Data shown
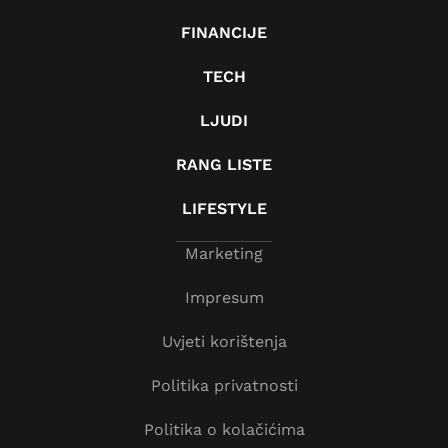
FINANCIJE
TECH
LJUDI
RANG LISTE
LIFESTYLE
Marketing
Impresum
Uvjeti korištenja
Politika privatnosti
Politika o kolačićima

Exercise prompt
Update the data above by replacing "Politika" with "Pravila" wherever it occurs and keeping every other line unchanged. Leave the pictures out of your answer.

Written reply
FINANCIJE
TECH
LJUDI
RANG LISTE
LIFESTYLE
Marketing
Impresum
Uvjeti korištenja
Pravila privatnosti
Pravila o kolačićima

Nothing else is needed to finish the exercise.